Ultimately, however, this subversive, creative alliance - and the land-mine movement as a whole - could not buck realpolitik and the inertia of government. Several countries including the United States have managed to undercut a breakthrough, 135-signatory international treaty to ban the manufacture and use of land mines. The U.S. government has also stalled Walden's dream of marshaling technology to remove the millions of existing mines - by failing to get agreement between key agencies that could authorize required tests.

None of this has discouraged Walden, whose resourcefulness continues to pay off in unexpected ways. At another meeting at another lab to evaluate yet another land-mine solution, Walden got another brainstorm. Watching a researcher's Power Point presentation on the ability of a new device to peer beneath the Earth's surface, he noticed a blue field.

What is that? he asked.

Oh, just water, came the reply.

Walden sat up straight.

As a result of his putting H2 and O together, UNICEF has requested that Operation USA come to Afghanistan to help it find water sources for displaced Afghans. And the Ministries of Rural Development of both Vietnam and Cambodia want the device used in their parched rural areas.

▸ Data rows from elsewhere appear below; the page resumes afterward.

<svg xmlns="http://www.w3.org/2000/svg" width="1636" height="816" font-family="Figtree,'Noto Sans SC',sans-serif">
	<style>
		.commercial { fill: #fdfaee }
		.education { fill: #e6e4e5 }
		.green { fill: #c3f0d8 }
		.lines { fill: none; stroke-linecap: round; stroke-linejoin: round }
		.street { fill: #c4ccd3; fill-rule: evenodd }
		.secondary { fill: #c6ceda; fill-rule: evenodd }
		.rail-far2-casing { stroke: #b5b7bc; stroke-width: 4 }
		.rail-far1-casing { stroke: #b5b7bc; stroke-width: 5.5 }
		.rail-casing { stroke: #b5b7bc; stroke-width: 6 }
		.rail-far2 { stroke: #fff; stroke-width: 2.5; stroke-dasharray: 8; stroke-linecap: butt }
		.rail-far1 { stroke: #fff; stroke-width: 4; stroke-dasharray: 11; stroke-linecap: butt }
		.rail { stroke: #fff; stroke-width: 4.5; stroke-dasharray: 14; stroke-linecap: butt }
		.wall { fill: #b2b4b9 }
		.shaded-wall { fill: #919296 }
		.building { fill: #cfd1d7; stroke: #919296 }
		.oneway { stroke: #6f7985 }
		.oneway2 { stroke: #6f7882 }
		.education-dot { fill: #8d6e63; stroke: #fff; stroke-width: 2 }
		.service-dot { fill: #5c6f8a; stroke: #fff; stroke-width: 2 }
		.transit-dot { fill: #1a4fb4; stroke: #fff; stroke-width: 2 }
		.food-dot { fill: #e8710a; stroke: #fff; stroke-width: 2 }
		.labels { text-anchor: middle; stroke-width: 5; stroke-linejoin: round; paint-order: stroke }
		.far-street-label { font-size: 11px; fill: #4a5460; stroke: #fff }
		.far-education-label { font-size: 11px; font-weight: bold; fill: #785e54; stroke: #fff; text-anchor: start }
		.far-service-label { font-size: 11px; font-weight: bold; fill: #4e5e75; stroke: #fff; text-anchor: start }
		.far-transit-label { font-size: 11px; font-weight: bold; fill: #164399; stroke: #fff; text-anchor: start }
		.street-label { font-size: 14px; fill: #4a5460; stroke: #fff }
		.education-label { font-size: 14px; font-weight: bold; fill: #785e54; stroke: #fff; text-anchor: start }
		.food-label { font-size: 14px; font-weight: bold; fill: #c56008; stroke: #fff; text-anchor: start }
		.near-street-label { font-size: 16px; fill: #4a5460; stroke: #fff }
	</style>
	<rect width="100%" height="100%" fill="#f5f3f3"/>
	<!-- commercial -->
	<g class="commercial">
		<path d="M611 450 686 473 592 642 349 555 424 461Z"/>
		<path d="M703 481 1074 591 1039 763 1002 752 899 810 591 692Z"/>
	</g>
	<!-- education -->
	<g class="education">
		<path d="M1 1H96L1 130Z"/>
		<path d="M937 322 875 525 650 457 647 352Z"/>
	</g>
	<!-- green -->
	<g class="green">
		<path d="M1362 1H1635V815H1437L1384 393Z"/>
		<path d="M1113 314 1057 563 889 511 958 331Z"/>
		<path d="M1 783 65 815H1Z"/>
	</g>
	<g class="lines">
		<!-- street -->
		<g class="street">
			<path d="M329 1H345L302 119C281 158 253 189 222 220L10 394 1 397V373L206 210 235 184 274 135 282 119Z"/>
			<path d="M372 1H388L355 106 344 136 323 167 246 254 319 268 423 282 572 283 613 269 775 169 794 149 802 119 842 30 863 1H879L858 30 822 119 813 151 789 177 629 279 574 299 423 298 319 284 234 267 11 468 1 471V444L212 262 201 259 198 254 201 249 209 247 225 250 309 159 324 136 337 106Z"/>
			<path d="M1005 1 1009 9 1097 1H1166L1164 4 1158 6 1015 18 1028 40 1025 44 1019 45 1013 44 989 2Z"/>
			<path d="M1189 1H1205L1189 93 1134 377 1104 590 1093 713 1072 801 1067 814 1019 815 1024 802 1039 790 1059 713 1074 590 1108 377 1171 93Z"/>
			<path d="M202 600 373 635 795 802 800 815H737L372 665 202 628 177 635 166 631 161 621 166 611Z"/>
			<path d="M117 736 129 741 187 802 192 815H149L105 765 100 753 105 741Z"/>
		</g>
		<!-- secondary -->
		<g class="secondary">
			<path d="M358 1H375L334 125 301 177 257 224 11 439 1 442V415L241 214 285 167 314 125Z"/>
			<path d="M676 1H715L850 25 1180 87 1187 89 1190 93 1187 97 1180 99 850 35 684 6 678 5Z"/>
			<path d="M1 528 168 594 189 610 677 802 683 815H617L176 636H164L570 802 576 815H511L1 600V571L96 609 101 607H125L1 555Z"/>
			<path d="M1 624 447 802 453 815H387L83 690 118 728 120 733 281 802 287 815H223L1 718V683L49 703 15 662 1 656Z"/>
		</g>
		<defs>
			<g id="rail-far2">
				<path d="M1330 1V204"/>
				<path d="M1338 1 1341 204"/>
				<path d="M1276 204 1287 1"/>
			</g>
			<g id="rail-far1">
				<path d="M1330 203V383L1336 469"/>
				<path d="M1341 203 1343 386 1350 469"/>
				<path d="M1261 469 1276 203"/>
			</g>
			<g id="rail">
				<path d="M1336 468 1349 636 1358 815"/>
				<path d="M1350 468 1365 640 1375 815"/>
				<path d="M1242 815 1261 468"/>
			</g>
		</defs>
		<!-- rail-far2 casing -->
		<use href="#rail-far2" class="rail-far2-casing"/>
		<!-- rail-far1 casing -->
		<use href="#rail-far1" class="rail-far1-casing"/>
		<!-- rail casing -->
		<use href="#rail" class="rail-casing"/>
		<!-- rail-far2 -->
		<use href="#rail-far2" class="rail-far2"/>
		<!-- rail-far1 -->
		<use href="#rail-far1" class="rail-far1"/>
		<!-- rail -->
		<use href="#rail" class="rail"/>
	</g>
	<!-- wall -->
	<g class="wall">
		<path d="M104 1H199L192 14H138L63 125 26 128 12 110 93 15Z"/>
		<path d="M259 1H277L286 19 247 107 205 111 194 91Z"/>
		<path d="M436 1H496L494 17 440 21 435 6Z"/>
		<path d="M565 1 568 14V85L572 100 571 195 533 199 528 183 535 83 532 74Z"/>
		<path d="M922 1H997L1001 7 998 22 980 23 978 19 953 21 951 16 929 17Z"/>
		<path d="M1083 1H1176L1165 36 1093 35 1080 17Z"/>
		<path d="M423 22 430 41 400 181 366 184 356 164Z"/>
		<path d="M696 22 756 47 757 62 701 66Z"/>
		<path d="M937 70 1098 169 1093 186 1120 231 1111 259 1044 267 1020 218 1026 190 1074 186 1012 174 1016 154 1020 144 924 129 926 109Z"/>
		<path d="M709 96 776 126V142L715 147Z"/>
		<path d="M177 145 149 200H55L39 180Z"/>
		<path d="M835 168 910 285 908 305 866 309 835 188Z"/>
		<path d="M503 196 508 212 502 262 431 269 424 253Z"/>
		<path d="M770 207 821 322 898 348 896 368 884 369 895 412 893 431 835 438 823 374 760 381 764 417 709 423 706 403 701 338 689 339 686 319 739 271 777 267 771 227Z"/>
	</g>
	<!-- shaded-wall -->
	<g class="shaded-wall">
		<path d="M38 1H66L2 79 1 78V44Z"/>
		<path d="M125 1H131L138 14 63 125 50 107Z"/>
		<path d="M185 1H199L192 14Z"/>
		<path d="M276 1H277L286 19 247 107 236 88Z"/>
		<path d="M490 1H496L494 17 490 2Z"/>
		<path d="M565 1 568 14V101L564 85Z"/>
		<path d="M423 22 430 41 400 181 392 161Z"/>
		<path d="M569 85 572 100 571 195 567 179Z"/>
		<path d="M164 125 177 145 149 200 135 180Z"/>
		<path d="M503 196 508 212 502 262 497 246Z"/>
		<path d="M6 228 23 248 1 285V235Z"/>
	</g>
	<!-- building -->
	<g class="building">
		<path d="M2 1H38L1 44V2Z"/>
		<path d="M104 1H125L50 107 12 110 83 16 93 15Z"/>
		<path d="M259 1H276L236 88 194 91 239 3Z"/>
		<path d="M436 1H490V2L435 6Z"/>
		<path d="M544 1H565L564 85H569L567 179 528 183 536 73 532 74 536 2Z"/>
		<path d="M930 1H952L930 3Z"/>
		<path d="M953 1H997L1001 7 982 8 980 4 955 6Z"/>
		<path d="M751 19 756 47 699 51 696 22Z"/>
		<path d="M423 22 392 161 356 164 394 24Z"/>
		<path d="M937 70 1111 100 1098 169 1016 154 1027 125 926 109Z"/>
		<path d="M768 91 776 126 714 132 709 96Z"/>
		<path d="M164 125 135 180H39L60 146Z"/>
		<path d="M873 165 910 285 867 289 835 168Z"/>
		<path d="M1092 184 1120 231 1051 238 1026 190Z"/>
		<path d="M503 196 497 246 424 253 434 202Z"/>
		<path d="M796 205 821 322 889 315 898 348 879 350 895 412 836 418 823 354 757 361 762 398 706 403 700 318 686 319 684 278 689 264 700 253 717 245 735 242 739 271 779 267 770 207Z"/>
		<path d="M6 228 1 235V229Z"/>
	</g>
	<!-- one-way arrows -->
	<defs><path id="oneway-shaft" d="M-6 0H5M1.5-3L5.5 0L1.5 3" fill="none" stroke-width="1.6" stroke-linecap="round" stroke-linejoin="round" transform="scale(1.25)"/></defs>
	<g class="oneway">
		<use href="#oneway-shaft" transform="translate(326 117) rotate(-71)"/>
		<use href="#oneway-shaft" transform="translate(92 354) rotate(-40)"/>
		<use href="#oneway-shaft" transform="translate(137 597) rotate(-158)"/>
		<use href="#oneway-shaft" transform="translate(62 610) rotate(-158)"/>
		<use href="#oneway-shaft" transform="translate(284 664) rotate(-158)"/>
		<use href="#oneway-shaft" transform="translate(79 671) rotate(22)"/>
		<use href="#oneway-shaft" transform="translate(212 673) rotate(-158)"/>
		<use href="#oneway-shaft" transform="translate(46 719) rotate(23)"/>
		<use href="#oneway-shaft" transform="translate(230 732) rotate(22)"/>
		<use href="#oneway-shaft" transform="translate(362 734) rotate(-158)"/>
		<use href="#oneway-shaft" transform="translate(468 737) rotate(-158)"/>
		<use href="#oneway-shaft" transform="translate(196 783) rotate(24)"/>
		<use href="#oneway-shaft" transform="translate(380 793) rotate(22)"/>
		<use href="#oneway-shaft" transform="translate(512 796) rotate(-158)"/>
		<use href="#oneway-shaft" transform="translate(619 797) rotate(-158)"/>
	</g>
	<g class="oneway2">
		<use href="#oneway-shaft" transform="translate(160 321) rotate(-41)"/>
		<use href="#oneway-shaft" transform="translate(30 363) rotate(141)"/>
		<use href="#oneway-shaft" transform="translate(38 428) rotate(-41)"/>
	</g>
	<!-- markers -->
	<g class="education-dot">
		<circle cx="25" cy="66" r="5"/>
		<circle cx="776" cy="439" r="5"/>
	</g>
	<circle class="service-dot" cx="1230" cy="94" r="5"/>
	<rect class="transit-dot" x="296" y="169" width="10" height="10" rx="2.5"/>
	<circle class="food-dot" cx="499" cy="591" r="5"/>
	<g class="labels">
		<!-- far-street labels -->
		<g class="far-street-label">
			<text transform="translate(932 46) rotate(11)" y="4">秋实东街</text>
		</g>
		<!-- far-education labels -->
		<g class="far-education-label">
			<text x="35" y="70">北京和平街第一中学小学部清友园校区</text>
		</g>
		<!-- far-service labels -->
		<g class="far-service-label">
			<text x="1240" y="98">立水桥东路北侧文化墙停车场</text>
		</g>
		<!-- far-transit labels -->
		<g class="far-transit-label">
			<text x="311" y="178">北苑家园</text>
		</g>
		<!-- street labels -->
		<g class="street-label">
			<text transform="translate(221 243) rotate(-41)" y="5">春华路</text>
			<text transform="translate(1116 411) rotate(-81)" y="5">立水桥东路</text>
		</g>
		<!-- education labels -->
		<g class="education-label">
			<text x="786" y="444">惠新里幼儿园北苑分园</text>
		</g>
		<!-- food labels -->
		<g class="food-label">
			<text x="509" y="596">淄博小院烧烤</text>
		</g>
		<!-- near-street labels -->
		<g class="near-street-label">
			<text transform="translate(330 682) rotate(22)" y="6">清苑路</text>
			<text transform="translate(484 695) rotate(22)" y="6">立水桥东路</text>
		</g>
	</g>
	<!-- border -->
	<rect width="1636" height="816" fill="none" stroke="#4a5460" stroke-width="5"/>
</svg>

But just when Walden was ready to launch his newest venture, the US National Security Agency balked. The spy bureaucrats made clear that they want the same device reserved strictly for detection of explosive and radioactive materials in the War on Terror. 

To Walden, that’s plain nuts. The way he sees it, you can’t separate “national” security and the safety of individuals. Besides, he figures, the public ought to have some say in the uses for advanced technology paid for with its tax dollars.

In any case, if the news discouraged our hero, his funk lasted exactly two seconds before he was back on the phone, rallying his scattered but inspired troops to new battles in his personal, peaceable war.